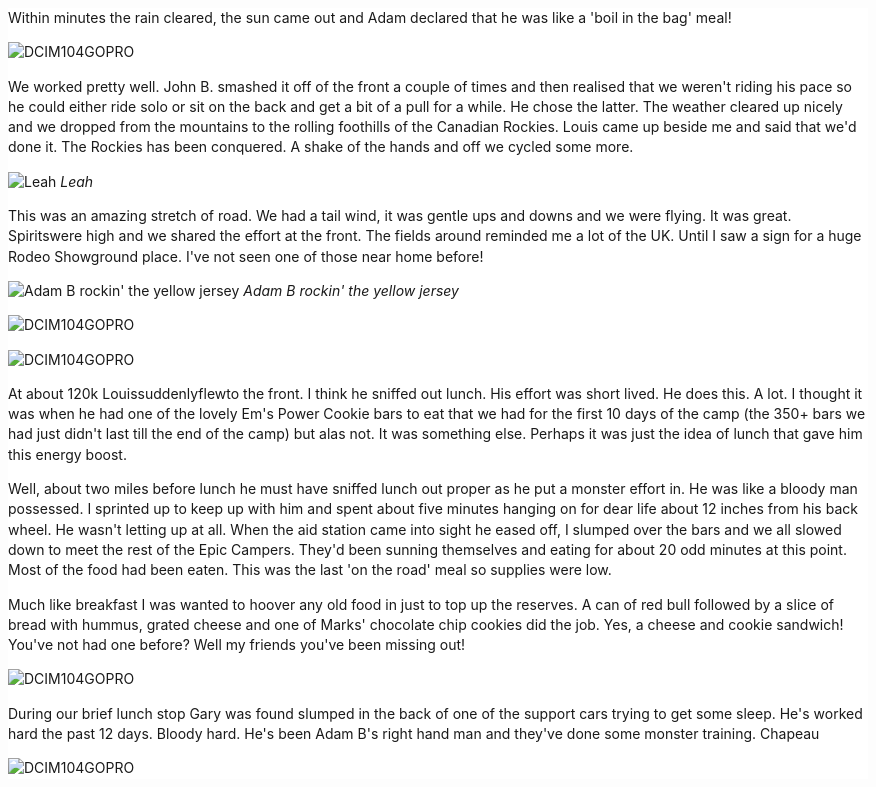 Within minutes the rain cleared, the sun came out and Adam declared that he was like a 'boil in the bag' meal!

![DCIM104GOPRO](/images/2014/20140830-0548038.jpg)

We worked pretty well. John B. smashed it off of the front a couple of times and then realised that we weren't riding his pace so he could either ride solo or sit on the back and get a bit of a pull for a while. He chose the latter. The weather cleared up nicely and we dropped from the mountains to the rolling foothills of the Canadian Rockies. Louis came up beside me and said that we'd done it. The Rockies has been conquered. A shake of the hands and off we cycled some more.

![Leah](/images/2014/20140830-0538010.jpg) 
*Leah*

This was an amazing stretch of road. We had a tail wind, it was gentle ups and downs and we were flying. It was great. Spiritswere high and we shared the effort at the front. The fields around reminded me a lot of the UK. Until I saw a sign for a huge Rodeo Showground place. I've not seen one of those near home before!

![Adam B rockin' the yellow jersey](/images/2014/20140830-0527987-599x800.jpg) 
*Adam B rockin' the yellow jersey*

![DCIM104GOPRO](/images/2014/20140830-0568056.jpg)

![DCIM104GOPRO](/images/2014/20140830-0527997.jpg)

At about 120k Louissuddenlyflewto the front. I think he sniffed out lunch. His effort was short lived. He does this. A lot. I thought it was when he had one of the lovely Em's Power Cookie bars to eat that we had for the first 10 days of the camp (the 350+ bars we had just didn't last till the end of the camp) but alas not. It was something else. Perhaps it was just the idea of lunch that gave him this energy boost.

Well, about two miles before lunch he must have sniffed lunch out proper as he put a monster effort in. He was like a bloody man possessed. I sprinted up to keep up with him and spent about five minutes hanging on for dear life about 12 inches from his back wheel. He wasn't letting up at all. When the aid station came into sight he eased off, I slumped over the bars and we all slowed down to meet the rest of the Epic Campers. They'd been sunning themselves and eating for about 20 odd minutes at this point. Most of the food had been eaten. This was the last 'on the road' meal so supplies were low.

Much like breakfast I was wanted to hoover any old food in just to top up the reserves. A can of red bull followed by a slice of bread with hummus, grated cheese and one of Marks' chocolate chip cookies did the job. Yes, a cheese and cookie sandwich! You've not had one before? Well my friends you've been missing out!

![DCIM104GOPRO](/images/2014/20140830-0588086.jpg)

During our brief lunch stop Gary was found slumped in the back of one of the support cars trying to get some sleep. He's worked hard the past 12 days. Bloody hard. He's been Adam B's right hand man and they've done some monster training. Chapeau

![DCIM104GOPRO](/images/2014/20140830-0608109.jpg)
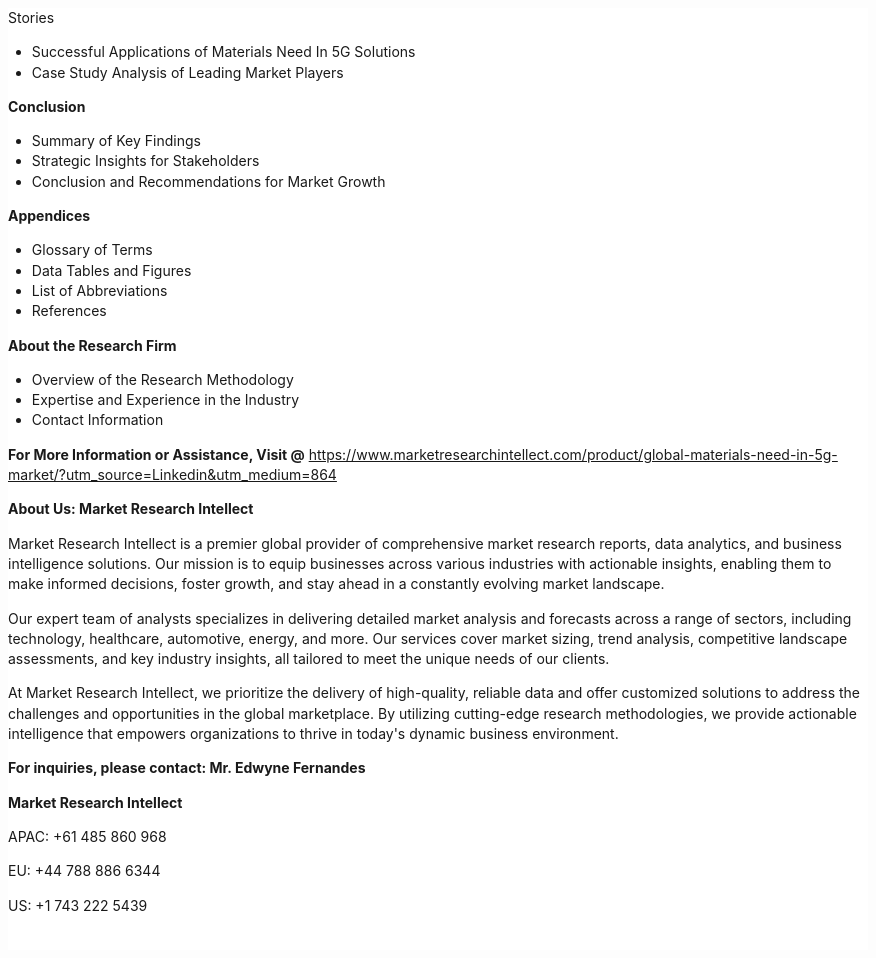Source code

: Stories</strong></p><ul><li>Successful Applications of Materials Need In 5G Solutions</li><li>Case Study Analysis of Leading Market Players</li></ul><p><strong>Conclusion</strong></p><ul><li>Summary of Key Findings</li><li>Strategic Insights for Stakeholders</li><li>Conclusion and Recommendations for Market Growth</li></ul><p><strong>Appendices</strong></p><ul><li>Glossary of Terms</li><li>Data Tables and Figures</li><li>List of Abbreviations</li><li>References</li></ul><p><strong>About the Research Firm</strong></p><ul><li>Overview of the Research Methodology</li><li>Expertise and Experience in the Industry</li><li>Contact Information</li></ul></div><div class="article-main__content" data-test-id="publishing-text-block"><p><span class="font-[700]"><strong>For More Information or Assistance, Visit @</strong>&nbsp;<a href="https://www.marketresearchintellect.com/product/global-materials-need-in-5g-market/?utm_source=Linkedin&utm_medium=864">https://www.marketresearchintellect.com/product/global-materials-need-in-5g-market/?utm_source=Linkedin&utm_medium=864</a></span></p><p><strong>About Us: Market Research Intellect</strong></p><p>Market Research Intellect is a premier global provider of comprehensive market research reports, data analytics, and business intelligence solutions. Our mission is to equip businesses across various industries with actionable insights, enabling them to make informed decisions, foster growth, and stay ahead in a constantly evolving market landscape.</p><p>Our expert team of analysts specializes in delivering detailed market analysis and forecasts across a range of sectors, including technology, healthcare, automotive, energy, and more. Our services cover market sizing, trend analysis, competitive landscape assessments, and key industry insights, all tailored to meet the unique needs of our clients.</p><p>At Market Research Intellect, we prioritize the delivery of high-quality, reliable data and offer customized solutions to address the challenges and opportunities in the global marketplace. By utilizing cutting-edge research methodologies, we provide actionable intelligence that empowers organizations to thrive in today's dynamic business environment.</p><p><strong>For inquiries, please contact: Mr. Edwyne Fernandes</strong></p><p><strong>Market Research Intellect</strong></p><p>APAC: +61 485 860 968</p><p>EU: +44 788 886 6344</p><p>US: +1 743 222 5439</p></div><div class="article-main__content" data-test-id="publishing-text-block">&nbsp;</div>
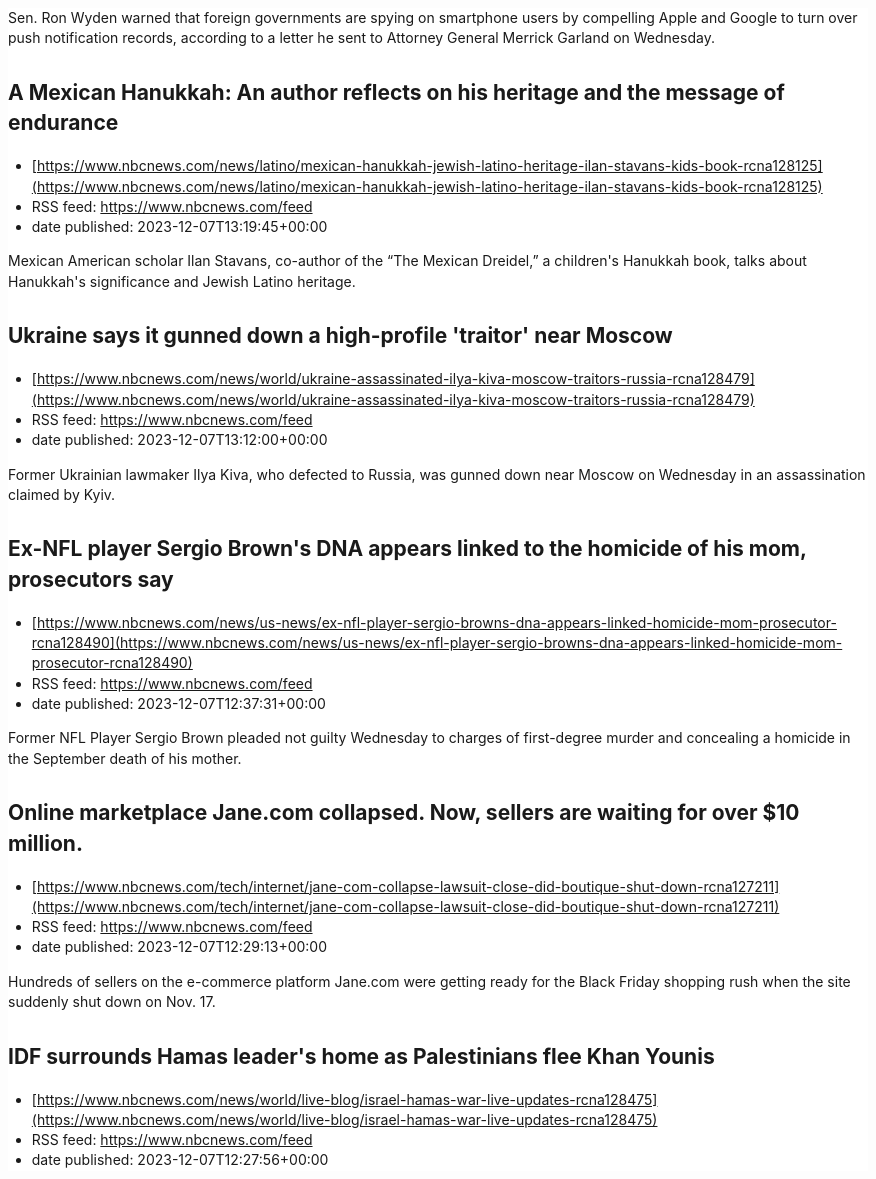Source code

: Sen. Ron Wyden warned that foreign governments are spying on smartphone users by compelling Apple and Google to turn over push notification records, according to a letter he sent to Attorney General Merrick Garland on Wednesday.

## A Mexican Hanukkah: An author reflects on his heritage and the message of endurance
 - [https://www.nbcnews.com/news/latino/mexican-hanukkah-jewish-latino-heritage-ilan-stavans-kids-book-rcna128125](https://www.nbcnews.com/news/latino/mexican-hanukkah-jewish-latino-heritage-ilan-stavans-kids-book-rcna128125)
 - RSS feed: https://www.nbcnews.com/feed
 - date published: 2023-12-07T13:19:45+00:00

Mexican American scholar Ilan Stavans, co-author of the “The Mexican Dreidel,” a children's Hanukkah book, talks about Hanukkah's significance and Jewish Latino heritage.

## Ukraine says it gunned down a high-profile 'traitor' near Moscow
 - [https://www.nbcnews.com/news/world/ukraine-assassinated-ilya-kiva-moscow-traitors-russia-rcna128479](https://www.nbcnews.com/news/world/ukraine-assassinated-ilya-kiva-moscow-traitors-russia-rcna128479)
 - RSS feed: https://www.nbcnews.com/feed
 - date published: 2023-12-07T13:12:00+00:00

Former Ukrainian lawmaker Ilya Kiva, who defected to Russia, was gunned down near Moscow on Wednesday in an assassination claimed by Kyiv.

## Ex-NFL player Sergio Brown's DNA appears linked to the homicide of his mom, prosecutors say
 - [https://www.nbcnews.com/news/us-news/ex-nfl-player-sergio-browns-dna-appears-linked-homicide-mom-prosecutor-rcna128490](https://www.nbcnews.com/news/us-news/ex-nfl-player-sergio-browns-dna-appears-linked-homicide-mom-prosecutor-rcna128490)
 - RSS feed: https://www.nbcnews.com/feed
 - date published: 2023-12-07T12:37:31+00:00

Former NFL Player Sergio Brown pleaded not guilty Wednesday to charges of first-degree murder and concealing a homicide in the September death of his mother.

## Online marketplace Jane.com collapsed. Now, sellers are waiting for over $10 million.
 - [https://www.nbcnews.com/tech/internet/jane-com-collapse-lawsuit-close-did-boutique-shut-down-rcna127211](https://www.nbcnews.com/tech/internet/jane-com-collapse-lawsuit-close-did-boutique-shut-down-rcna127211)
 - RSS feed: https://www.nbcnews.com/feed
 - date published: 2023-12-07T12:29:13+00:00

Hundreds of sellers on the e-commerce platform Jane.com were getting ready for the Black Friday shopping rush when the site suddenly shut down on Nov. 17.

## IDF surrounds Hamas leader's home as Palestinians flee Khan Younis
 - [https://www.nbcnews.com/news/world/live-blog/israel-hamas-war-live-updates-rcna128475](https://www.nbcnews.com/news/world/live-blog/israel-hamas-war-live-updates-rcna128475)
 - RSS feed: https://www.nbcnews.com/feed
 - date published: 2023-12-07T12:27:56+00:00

> [Exercise prompt] The response consists of the data above printed line for line, with no pictures.

> [Answer space]
 Within minutes the rain cleared, the sun came out and Adam declared that he was like a 'boil in the bag' meal!

![DCIM104GOPRO](/images/2014/20140830-0548038.jpg)

We worked pretty well. John B. smashed it off of the front a couple of times and then realised that we weren't riding his pace so he could either ride solo or sit on the back and get a bit of a pull for a while. He chose the latter. The weather cleared up nicely and we dropped from the mountains to the rolling foothills of the Canadian Rockies. Louis came up beside me and said that we'd done it. The Rockies has been conquered. A shake of the hands and off we cycled some more.

![Leah](/images/2014/20140830-0538010.jpg) 
*Leah*

This was an amazing stretch of road. We had a tail wind, it was gentle ups and downs and we were flying. It was great. Spiritswere high and we shared the effort at the front. The fields around reminded me a lot of the UK. Until I saw a sign for a huge Rodeo Showground place. I've not seen one of those near home before!

![Adam B rockin' the yellow jersey](/images/2014/20140830-0527987-599x800.jpg) 
*Adam B rockin' the yellow jersey*

![DCIM104GOPRO](/images/2014/20140830-0568056.jpg)

![DCIM104GOPRO](/images/2014/20140830-0527997.jpg)

At about 120k Louissuddenlyflewto the front. I think he sniffed out lunch. His effort was short lived. He does this. A lot. I thought it was when he had one of the lovely Em's Power Cookie bars to eat that we had for the first 10 days of the camp (the 350+ bars we had just didn't last till the end of the camp) but alas not. It was something else. Perhaps it was just the idea of lunch that gave him this energy boost.

Well, about two miles before lunch he must have sniffed lunch out proper as he put a monster effort in. He was like a bloody man possessed. I sprinted up to keep up with him and spent about five minutes hanging on for dear life about 12 inches from his back wheel. He wasn't letting up at all. When the aid station came into sight he eased off, I slumped over the bars and we all slowed down to meet the rest of the Epic Campers. They'd been sunning themselves and eating for about 20 odd minutes at this point. Most of the food had been eaten. This was the last 'on the road' meal so supplies were low.

Much like breakfast I was wanted to hoover any old food in just to top up the reserves. A can of red bull followed by a slice of bread with hummus, grated cheese and one of Marks' chocolate chip cookies did the job. Yes, a cheese and cookie sandwich! You've not had one before? Well my friends you've been missing out!

![DCIM104GOPRO](/images/2014/20140830-0588086.jpg)

During our brief lunch stop Gary was found slumped in the back of one of the support cars trying to get some sleep. He's worked hard the past 12 days. Bloody hard. He's been Adam B's right hand man and they've done some monster training. Chapeau

![DCIM104GOPRO](/images/2014/20140830-0608109.jpg)
Source code

: Stories</strong></p><ul><li>Successful Applications of Materials Need In 5G Solutions</li><li>Case Study Analysis of Leading Market Players</li></ul><p><strong>Conclusion</strong></p><ul><li>Summary of Key Findings</li><li>Strategic Insights for Stakeholders</li><li>Conclusion and Recommendations for Market Growth</li></ul><p><strong>Appendices</strong></p><ul><li>Glossary of Terms</li><li>Data Tables and Figures</li><li>List of Abbreviations</li><li>References</li></ul><p><strong>About the Research Firm</strong></p><ul><li>Overview of the Research Methodology</li><li>Expertise and Experience in the Industry</li><li>Contact Information</li></ul></div><div class="article-main__content" data-test-id="publishing-text-block"><p><span class="font-[700]"><strong>For More Information or Assistance, Visit @</strong>&nbsp;<a href="https://www.marketresearchintellect.com/product/global-materials-need-in-5g-market/?utm_source=Linkedin&utm_medium=864">https://www.marketresearchintellect.com/product/global-materials-need-in-5g-market/?utm_source=Linkedin&utm_medium=864</a></span></p><p><strong>About Us: Market Research Intellect</strong></p><p>Market Research Intellect is a premier global provider of comprehensive market research reports, data analytics, and business intelligence solutions. Our mission is to equip businesses across various industries with actionable insights, enabling them to make informed decisions, foster growth, and stay ahead in a constantly evolving market landscape.</p><p>Our expert team of analysts specializes in delivering detailed market analysis and forecasts across a range of sectors, including technology, healthcare, automotive, energy, and more. Our services cover market sizing, trend analysis, competitive landscape assessments, and key industry insights, all tailored to meet the unique needs of our clients.</p><p>At Market Research Intellect, we prioritize the delivery of high-quality, reliable data and offer customized solutions to address the challenges and opportunities in the global marketplace. By utilizing cutting-edge research methodologies, we provide actionable intelligence that empowers organizations to thrive in today's dynamic business environment.</p><p><strong>For inquiries, please contact: Mr. Edwyne Fernandes</strong></p><p><strong>Market Research Intellect</strong></p><p>APAC: +61 485 860 968</p><p>EU: +44 788 886 6344</p><p>US: +1 743 222 5439</p></div><div class="article-main__content" data-test-id="publishing-text-block">&nbsp;</div>
Source code

: Sen. Ron Wyden warned that foreign governments are spying on smartphone users by compelling Apple and Google to turn over push notification records, according to a letter he sent to Attorney General Merrick Garland on Wednesday.

## A Mexican Hanukkah: An author reflects on his heritage and the message of endurance
 - [https://www.nbcnews.com/news/latino/mexican-hanukkah-jewish-latino-heritage-ilan-stavans-kids-book-rcna128125](https://www.nbcnews.com/news/latino/mexican-hanukkah-jewish-latino-heritage-ilan-stavans-kids-book-rcna128125)
 - RSS feed: https://www.nbcnews.com/feed
 - date published: 2023-12-07T13:19:45+00:00

Mexican American scholar Ilan Stavans, co-author of the “The Mexican Dreidel,” a children's Hanukkah book, talks about Hanukkah's significance and Jewish Latino heritage.

## Ukraine says it gunned down a high-profile 'traitor' near Moscow
 - [https://www.nbcnews.com/news/world/ukraine-assassinated-ilya-kiva-moscow-traitors-russia-rcna128479](https://www.nbcnews.com/news/world/ukraine-assassinated-ilya-kiva-moscow-traitors-russia-rcna128479)
 - RSS feed: https://www.nbcnews.com/feed
 - date published: 2023-12-07T13:12:00+00:00

Former Ukrainian lawmaker Ilya Kiva, who defected to Russia, was gunned down near Moscow on Wednesday in an assassination claimed by Kyiv.

## Ex-NFL player Sergio Brown's DNA appears linked to the homicide of his mom, prosecutors say
 - [https://www.nbcnews.com/news/us-news/ex-nfl-player-sergio-browns-dna-appears-linked-homicide-mom-prosecutor-rcna128490](https://www.nbcnews.com/news/us-news/ex-nfl-player-sergio-browns-dna-appears-linked-homicide-mom-prosecutor-rcna128490)
 - RSS feed: https://www.nbcnews.com/feed
 - date published: 2023-12-07T12:37:31+00:00

Former NFL Player Sergio Brown pleaded not guilty Wednesday to charges of first-degree murder and concealing a homicide in the September death of his mother.

## Online marketplace Jane.com collapsed. Now, sellers are waiting for over $10 million.
 - [https://www.nbcnews.com/tech/internet/jane-com-collapse-lawsuit-close-did-boutique-shut-down-rcna127211](https://www.nbcnews.com/tech/internet/jane-com-collapse-lawsuit-close-did-boutique-shut-down-rcna127211)
 - RSS feed: https://www.nbcnews.com/feed
 - date published: 2023-12-07T12:29:13+00:00

Hundreds of sellers on the e-commerce platform Jane.com were getting ready for the Black Friday shopping rush when the site suddenly shut down on Nov. 17.

## IDF surrounds Hamas leader's home as Palestinians flee Khan Younis
 - [https://www.nbcnews.com/news/world/live-blog/israel-hamas-war-live-updates-rcna128475](https://www.nbcnews.com/news/world/live-blog/israel-hamas-war-live-updates-rcna128475)
 - RSS feed: https://www.nbcnews.com/feed
 - date published: 2023-12-07T12:27:56+00:00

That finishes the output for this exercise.